EXERCISE REQUIREMENTS: The whole listing must be printed again without any alteration.

SUPPLIED ENTRIES:
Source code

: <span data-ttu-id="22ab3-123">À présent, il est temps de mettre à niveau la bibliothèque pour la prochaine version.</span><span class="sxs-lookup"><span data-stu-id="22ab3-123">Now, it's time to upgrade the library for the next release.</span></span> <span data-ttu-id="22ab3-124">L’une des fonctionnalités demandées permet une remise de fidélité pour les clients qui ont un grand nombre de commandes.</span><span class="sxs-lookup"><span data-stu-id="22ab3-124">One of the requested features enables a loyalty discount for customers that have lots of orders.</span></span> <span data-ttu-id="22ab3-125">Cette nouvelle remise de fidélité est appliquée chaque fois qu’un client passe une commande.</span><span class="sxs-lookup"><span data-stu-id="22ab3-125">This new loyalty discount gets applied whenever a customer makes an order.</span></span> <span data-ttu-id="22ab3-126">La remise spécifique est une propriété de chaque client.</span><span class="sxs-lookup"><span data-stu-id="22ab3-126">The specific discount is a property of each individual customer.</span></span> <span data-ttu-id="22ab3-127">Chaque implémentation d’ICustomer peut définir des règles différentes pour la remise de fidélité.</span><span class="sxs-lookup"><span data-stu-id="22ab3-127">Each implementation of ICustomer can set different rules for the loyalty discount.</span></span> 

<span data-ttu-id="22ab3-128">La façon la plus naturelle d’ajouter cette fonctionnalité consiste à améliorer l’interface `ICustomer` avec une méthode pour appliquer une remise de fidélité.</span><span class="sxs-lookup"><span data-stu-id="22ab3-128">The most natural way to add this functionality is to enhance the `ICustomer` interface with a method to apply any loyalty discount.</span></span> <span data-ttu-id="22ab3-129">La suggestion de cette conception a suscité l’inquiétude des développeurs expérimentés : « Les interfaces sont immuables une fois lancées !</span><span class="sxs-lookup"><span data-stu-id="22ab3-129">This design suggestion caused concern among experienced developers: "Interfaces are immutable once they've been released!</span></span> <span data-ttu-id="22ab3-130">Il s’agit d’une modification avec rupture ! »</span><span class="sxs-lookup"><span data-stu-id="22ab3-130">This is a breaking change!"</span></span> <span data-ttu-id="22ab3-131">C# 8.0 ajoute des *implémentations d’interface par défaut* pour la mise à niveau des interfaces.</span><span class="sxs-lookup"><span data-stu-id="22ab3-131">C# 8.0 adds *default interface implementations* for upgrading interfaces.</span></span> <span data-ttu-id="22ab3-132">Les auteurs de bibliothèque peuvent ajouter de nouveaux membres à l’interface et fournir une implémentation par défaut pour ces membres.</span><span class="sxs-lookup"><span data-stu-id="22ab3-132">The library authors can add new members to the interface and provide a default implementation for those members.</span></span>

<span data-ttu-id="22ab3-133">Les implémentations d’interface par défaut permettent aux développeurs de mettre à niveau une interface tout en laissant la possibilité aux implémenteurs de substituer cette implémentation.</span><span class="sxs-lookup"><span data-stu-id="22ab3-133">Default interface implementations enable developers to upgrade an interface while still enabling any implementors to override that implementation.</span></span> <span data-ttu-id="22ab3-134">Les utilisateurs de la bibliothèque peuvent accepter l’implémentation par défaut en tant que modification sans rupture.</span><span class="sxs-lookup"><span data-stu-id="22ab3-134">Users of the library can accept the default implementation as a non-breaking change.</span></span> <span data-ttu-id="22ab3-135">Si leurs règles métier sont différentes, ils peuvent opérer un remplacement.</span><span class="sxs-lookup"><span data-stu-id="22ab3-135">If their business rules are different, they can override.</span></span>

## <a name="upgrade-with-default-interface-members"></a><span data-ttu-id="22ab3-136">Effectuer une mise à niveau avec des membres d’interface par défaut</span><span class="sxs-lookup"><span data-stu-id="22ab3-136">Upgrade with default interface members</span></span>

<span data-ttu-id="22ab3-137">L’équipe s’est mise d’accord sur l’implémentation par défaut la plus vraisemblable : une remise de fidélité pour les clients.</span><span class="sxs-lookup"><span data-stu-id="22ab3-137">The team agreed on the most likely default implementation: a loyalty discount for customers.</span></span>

TASK RESULT:
Source code

: <span data-ttu-id="22ab3-123">À présent, il est temps de mettre à niveau la bibliothèque pour la prochaine version.</span><span class="sxs-lookup"><span data-stu-id="22ab3-123">Now, it's time to upgrade the library for the next release.</span></span> <span data-ttu-id="22ab3-124">L’une des fonctionnalités demandées permet une remise de fidélité pour les clients qui ont un grand nombre de commandes.</span><span class="sxs-lookup"><span data-stu-id="22ab3-124">One of the requested features enables a loyalty discount for customers that have lots of orders.</span></span> <span data-ttu-id="22ab3-125">Cette nouvelle remise de fidélité est appliquée chaque fois qu’un client passe une commande.</span><span class="sxs-lookup"><span data-stu-id="22ab3-125">This new loyalty discount gets applied whenever a customer makes an order.</span></span> <span data-ttu-id="22ab3-126">La remise spécifique est une propriété de chaque client.</span><span class="sxs-lookup"><span data-stu-id="22ab3-126">The specific discount is a property of each individual customer.</span></span> <span data-ttu-id="22ab3-127">Chaque implémentation d’ICustomer peut définir des règles différentes pour la remise de fidélité.</span><span class="sxs-lookup"><span data-stu-id="22ab3-127">Each implementation of ICustomer can set different rules for the loyalty discount.</span></span> 

<span data-ttu-id="22ab3-128">La façon la plus naturelle d’ajouter cette fonctionnalité consiste à améliorer l’interface `ICustomer` avec une méthode pour appliquer une remise de fidélité.</span><span class="sxs-lookup"><span data-stu-id="22ab3-128">The most natural way to add this functionality is to enhance the `ICustomer` interface with a method to apply any loyalty discount.</span></span> <span data-ttu-id="22ab3-129">La suggestion de cette conception a suscité l’inquiétude des développeurs expérimentés : « Les interfaces sont immuables une fois lancées !</span><span class="sxs-lookup"><span data-stu-id="22ab3-129">This design suggestion caused concern among experienced developers: "Interfaces are immutable once they've been released!</span></span> <span data-ttu-id="22ab3-130">Il s’agit d’une modification avec rupture ! »</span><span class="sxs-lookup"><span data-stu-id="22ab3-130">This is a breaking change!"</span></span> <span data-ttu-id="22ab3-131">C# 8.0 ajoute des *implémentations d’interface par défaut* pour la mise à niveau des interfaces.</span><span class="sxs-lookup"><span data-stu-id="22ab3-131">C# 8.0 adds *default interface implementations* for upgrading interfaces.</span></span> <span data-ttu-id="22ab3-132">Les auteurs de bibliothèque peuvent ajouter de nouveaux membres à l’interface et fournir une implémentation par défaut pour ces membres.</span><span class="sxs-lookup"><span data-stu-id="22ab3-132">The library authors can add new members to the interface and provide a default implementation for those members.</span></span>

<span data-ttu-id="22ab3-133">Les implémentations d’interface par défaut permettent aux développeurs de mettre à niveau une interface tout en laissant la possibilité aux implémenteurs de substituer cette implémentation.</span><span class="sxs-lookup"><span data-stu-id="22ab3-133">Default interface implementations enable developers to upgrade an interface while still enabling any implementors to override that implementation.</span></span> <span data-ttu-id="22ab3-134">Les utilisateurs de la bibliothèque peuvent accepter l’implémentation par défaut en tant que modification sans rupture.</span><span class="sxs-lookup"><span data-stu-id="22ab3-134">Users of the library can accept the default implementation as a non-breaking change.</span></span> <span data-ttu-id="22ab3-135">Si leurs règles métier sont différentes, ils peuvent opérer un remplacement.</span><span class="sxs-lookup"><span data-stu-id="22ab3-135">If their business rules are different, they can override.</span></span>

## <a name="upgrade-with-default-interface-members"></a><span data-ttu-id="22ab3-136">Effectuer une mise à niveau avec des membres d’interface par défaut</span><span class="sxs-lookup"><span data-stu-id="22ab3-136">Upgrade with default interface members</span></span>

<span data-ttu-id="22ab3-137">L’équipe s’est mise d’accord sur l’implémentation par défaut la plus vraisemblable : une remise de fidélité pour les clients.</span><span class="sxs-lookup"><span data-stu-id="22ab3-137">The team agreed on the most likely default implementation: a loyalty discount for customers.</span></span>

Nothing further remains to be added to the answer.